Rik is learning to lead

Great post by Rik on The Click Heard Round the World: Learning to lead:

Fundamentally, I need to invest more of me in my work. Not to let Rik the Quaker, Rik the dancer, and Rik the manager exist in these seperate spheres but really let all these integral pieces of myself come out in whatever settings I find myself leading.

I met Rik through Quakers in Second Life, but his blog extends through the whole of his life. I left a comment:

What great reflections Rik. I have felt similar ambivalence about exercising leadership at times.

My experience of leadership in a Quaker context (which could be a whole, messy, complicated essay, but I’ll avoid that here), has been that there are at least three elements that have contributed to my leadership: skill and two kinds of giftedness.

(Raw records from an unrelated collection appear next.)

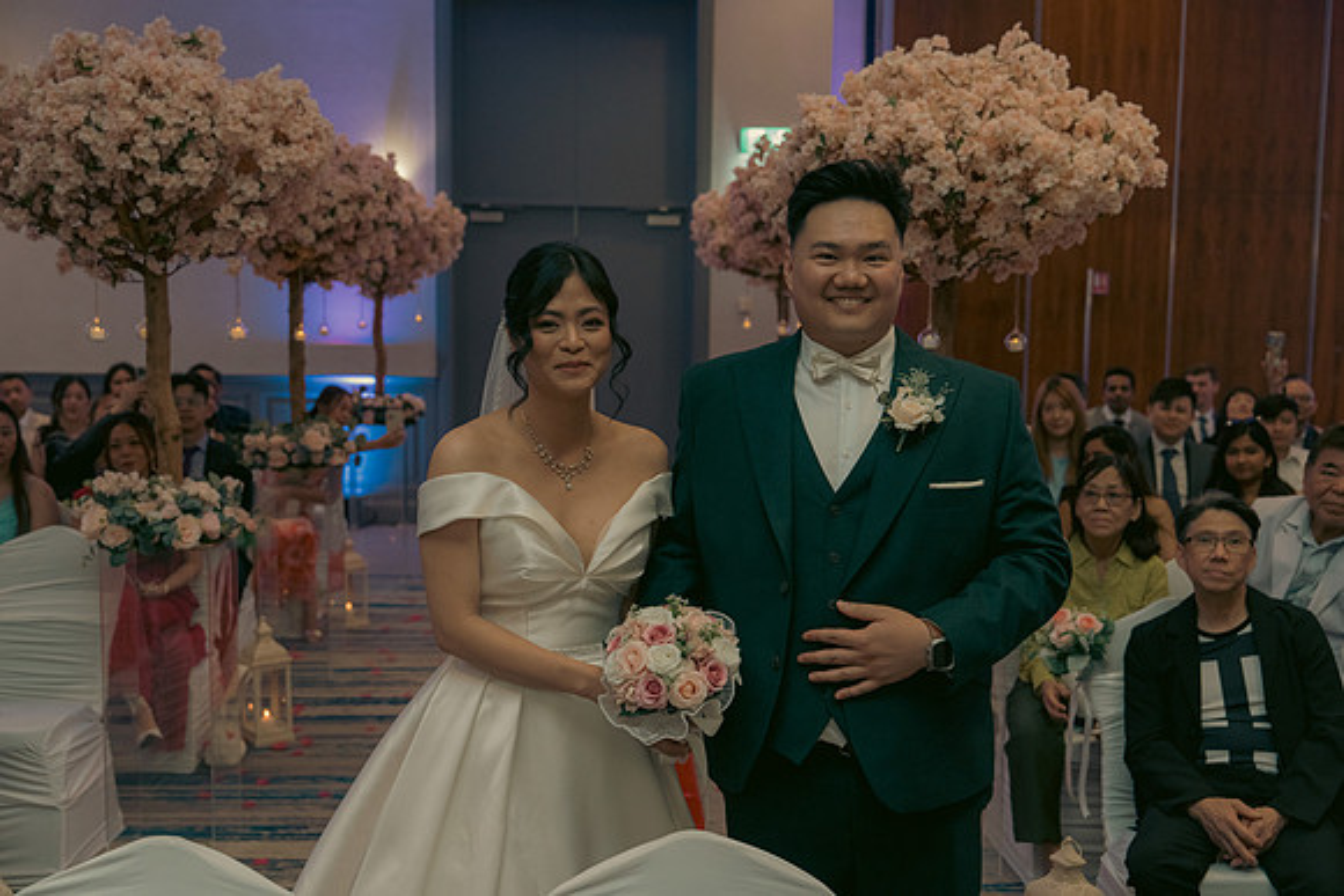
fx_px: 1456
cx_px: 672
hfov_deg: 49.5
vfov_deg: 34.2
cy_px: 448
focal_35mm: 39
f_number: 3.5
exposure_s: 1/160
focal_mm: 39
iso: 2500
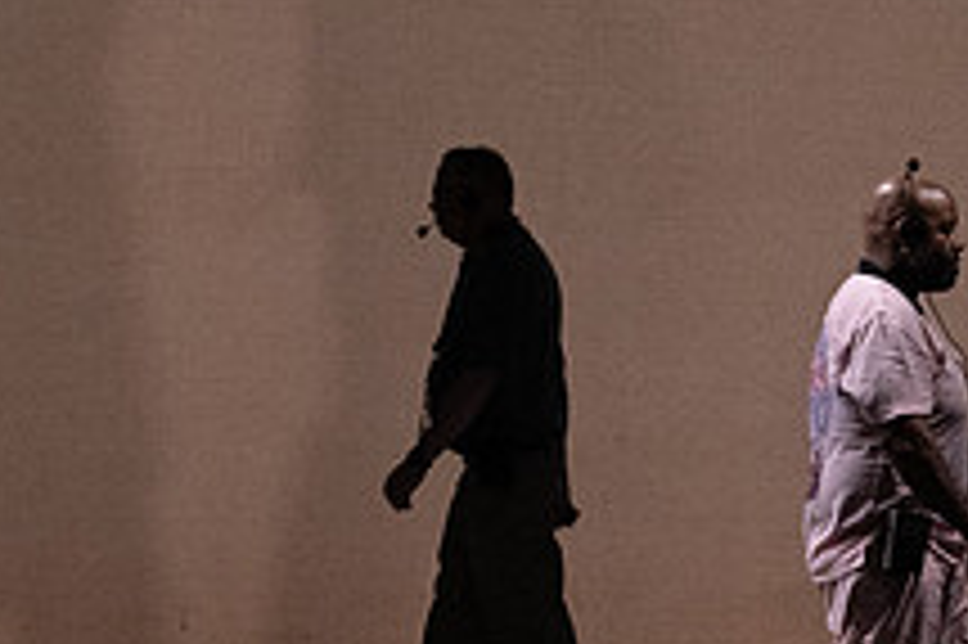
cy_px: 277
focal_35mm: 492
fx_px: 13219
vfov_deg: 2.8
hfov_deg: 4.2
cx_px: 369
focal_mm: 182
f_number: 6.3
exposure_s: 1/500
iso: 12800
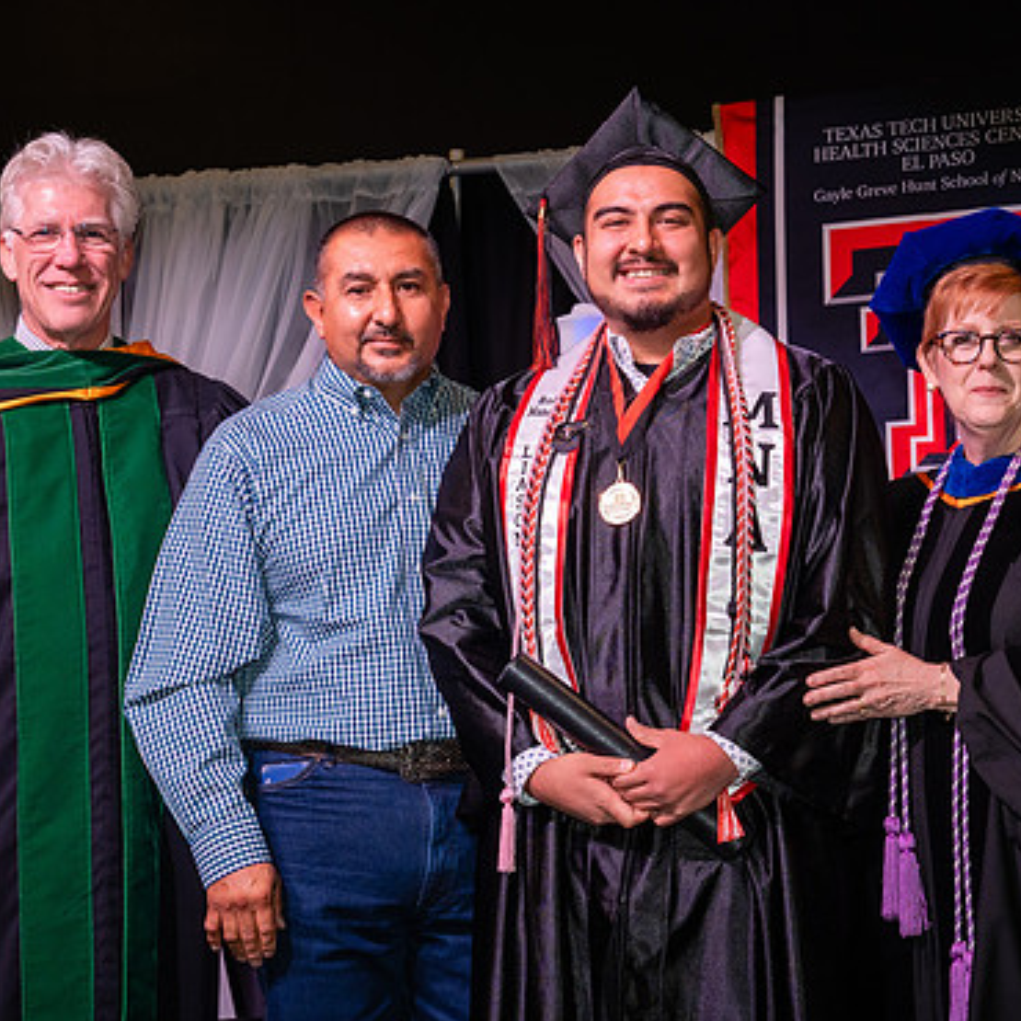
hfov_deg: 20.2
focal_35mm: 86
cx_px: 558
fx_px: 2870
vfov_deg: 20.2
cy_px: 586
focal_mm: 51
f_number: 5.6
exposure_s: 1/160
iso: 1250
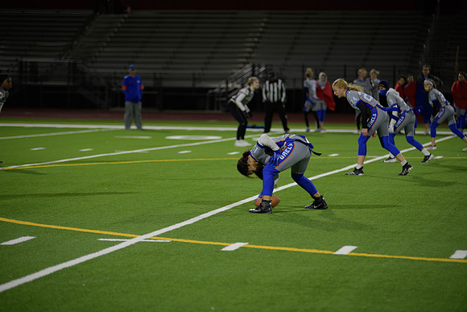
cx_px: 234
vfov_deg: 10.2
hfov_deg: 15.2
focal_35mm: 135
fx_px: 1752
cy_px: 156
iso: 560
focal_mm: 135
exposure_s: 1/200
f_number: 2.8
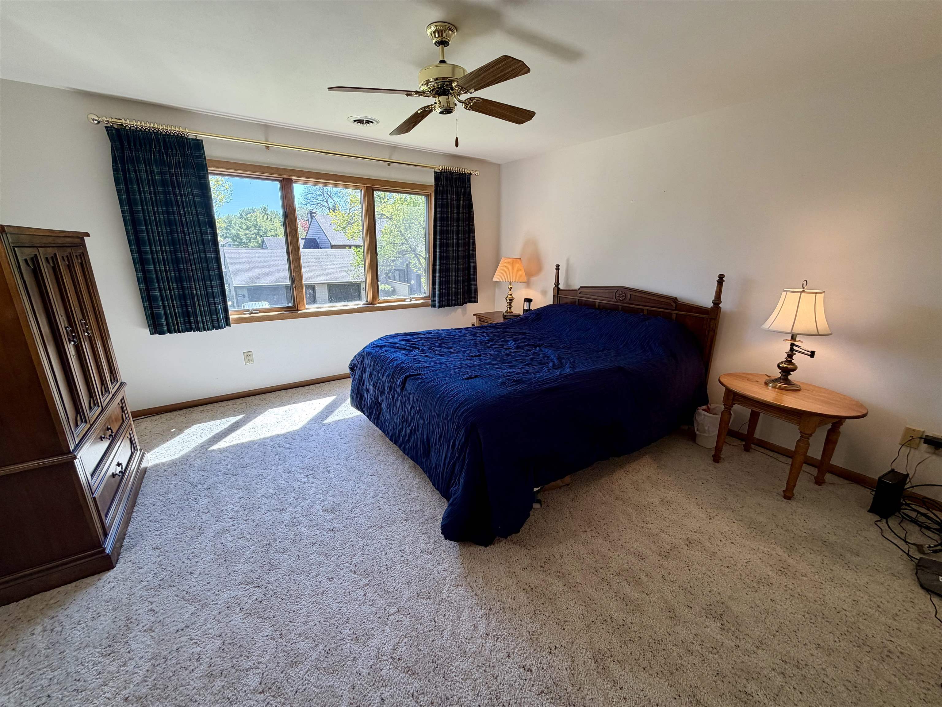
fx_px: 381
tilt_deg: -16.2
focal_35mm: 14
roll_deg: -0.1
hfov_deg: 102.1
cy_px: 354
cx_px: 471
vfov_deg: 85.7
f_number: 2.2
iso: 80
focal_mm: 2.22
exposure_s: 1/120
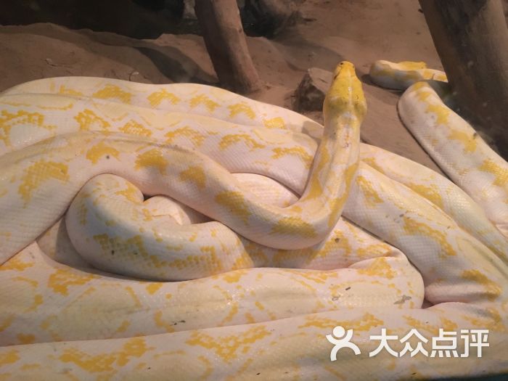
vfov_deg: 48.2
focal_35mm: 29
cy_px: 190
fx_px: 426
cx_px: 254
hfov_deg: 61.7
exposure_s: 1/17
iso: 400
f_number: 2.2
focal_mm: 4.15
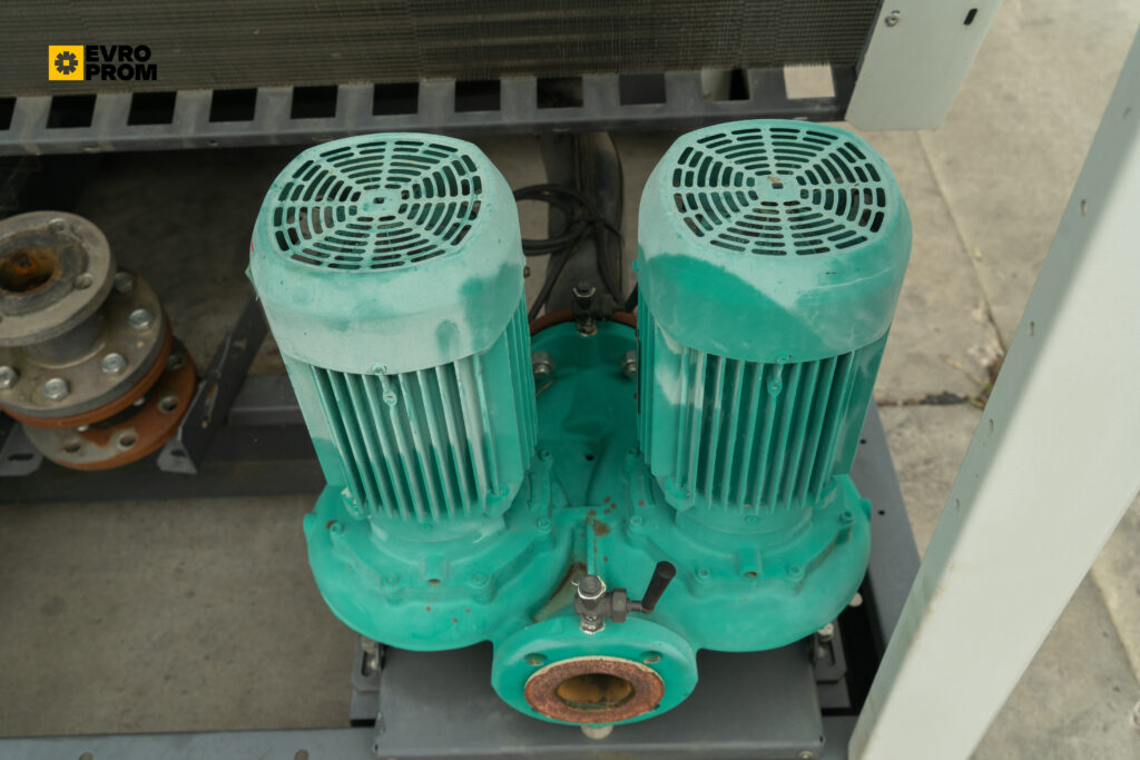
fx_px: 982
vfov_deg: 42.3
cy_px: 380
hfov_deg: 60.3
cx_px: 570
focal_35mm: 31
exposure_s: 1/200
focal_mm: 31
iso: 160
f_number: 6.3
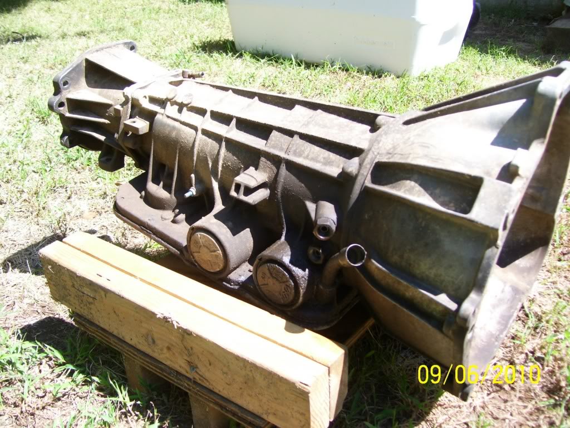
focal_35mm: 37
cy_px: 214
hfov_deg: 50.1
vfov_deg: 38.7
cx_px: 285
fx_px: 609
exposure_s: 1/350
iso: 80
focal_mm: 6
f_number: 2.7
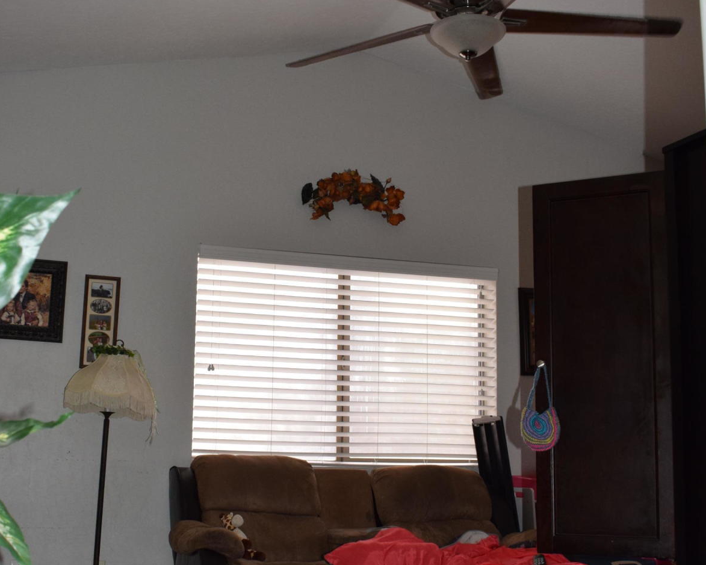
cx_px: 332
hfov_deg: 38.8
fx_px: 1003
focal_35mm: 48
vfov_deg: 31.4
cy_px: 310
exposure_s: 1/125
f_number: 5.6
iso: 800
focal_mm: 20
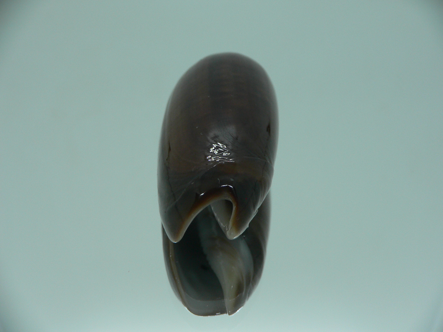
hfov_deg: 52.6
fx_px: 448
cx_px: 222
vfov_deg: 40.7
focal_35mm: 35
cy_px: 166
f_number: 2.8
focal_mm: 4.6
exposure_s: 1/60
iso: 80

First is the gifts I just carry with me: self-confidence, an orderly intelligence, being an INTP.

There are skills on top of those gifts, which can be developed, that add to or extend them: ease with public speaking, good filing skills (or not!), education on the topic.

Then there’s another kind of gift I’ve experienced, that I’ll describe in religious Quaker terms: God gives gifts to the community, through individuals. The gift is exercised by me, but neither comes from me nor belongs to me.

I’ve experienced these three things most clearly in the various times I’ve been a recording clerk. I clearly have inherent gifts and skills that are put to good use in being a recording clerk, but unless the second kind of giftedness is present, it’s not pretty.